Polecenie i wymagania — Zapisz wszystkie poniższe wiersze dokładnie w tej samej postaci. Obrazy pomiń w odpowiedzi.

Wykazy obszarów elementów
--------------------

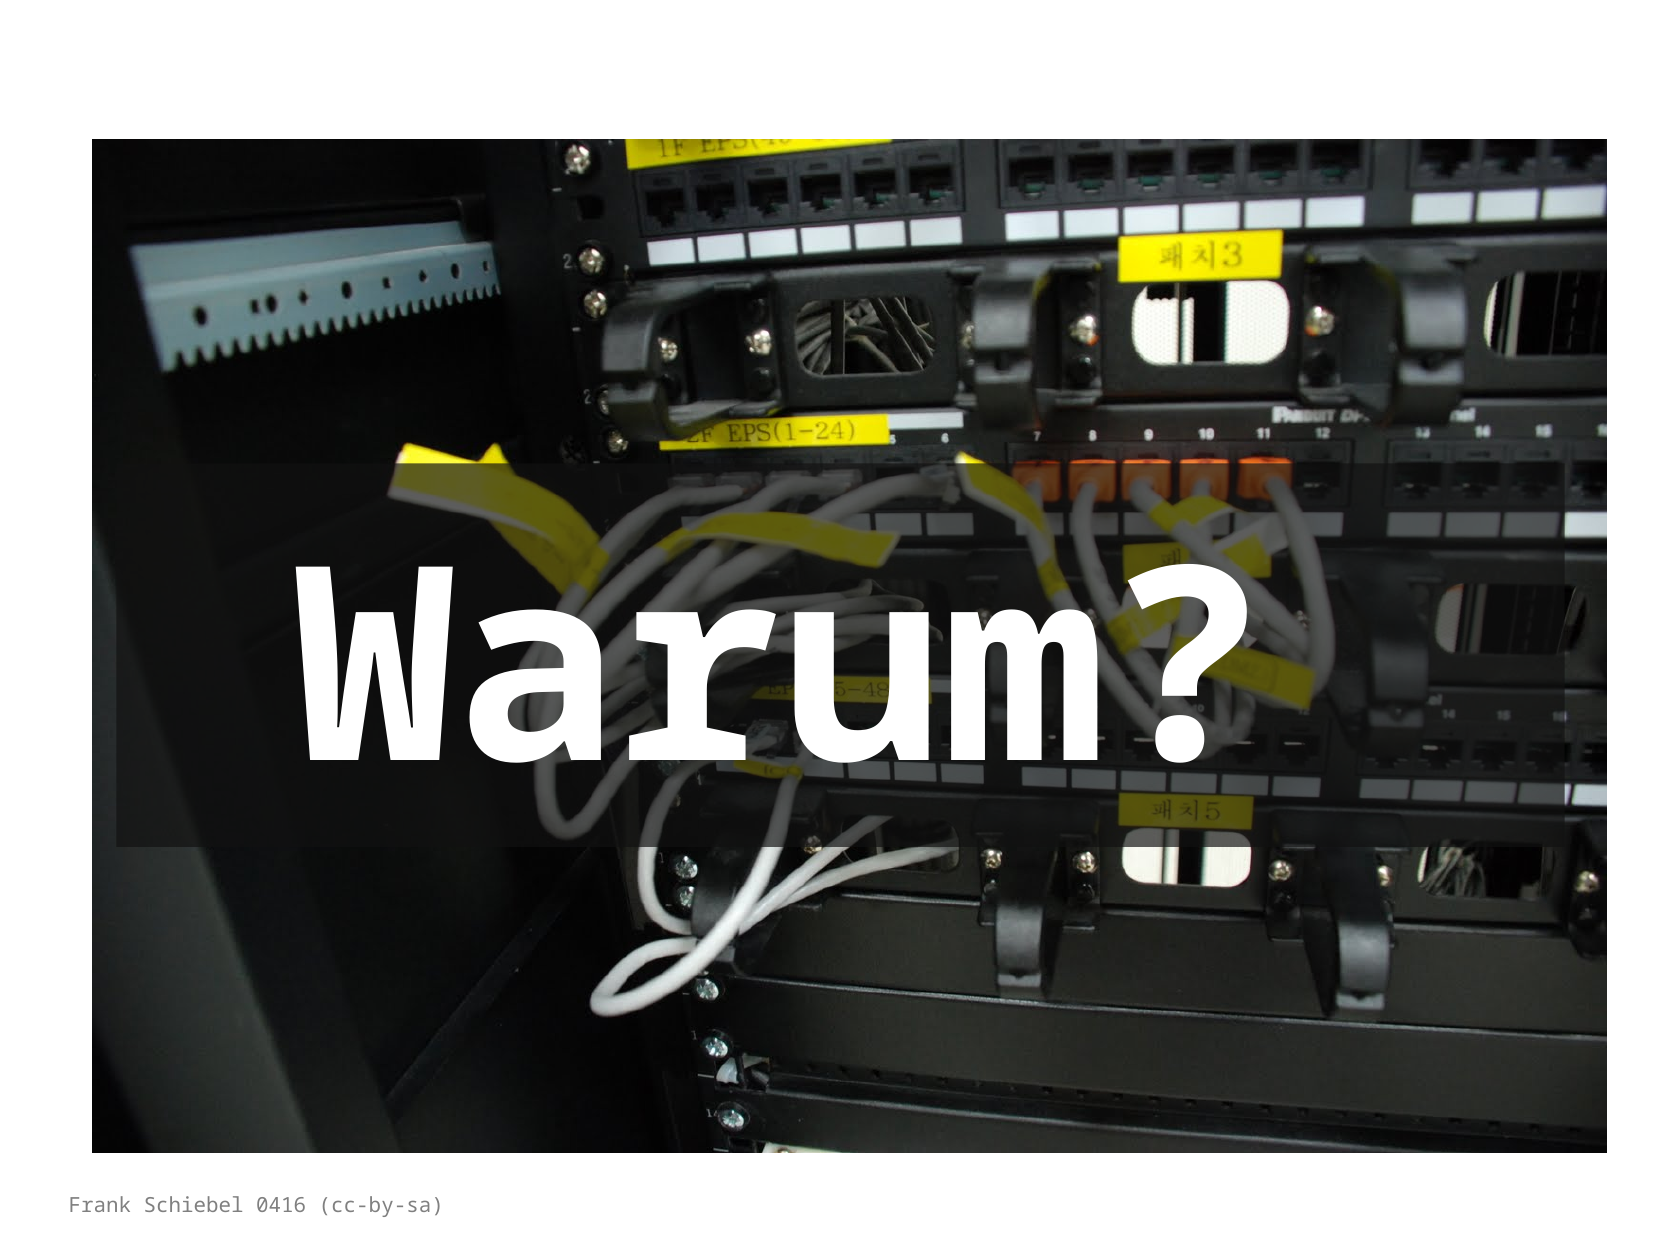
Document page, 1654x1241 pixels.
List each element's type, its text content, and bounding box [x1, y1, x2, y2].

picture [92, 139, 1607, 1153]
text_box Warum? [116, 463, 1565, 799]
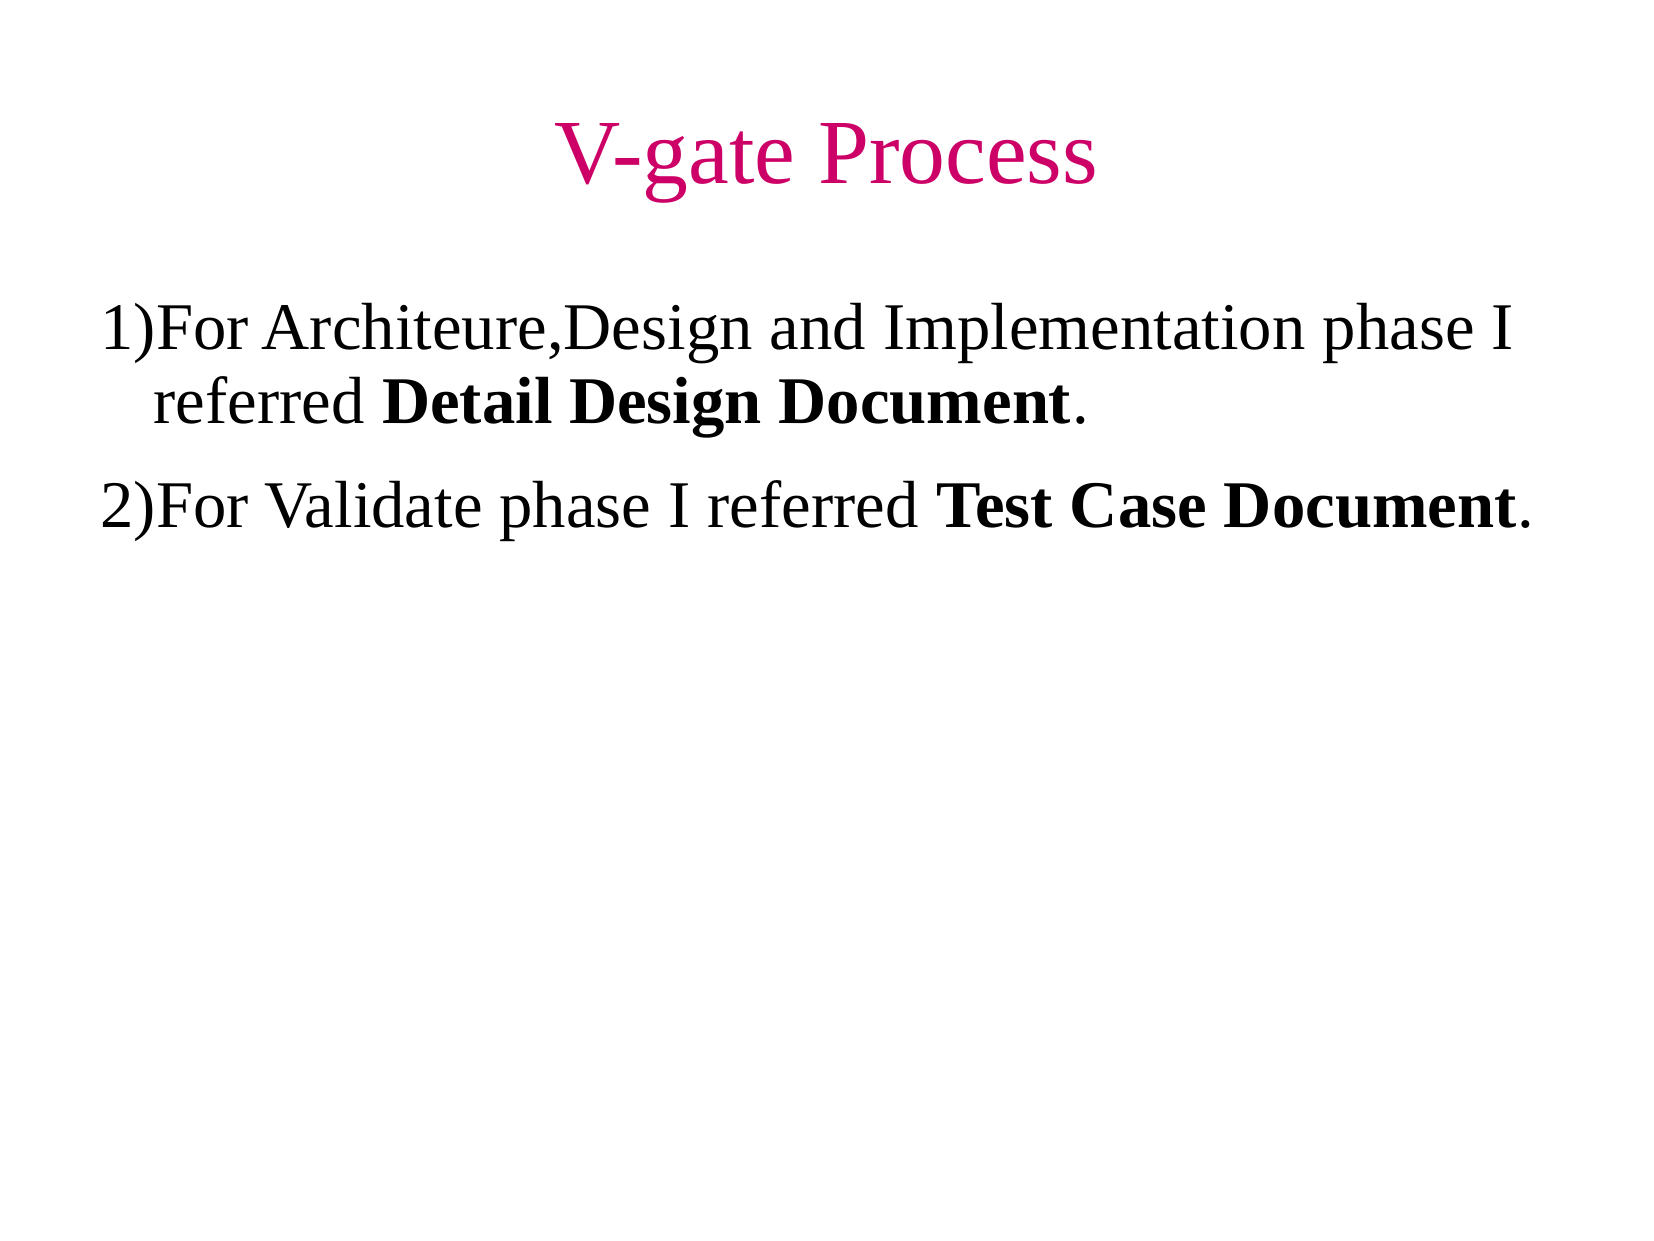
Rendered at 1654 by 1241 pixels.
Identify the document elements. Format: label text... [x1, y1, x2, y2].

list For Architeure,Design and Implementation phase I referred Detail Design Document. For Validate phase I referred Test Case Document. [82, 290, 1571, 1010]
title V-gate Process [82, 49, 1571, 257]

--------------------

Odpowiedź do zadania —
Document page, 1654x1241 pixels.
List each element's type, its text content, and bounding box [x1, y1, x2, y2].

picture [92, 139, 1607, 1153]
text_box Warum? [116, 463, 1565, 799]
Rendered at 1654 by 1241 pixels.
Identify the document elements. Format: label text... [x1, y1, x2, y2].

list For Architeure,Design and Implementation phase I referred Detail Design Document. For Validate phase I referred Test Case Document. [82, 290, 1571, 1010]
title V-gate Process [82, 49, 1571, 257]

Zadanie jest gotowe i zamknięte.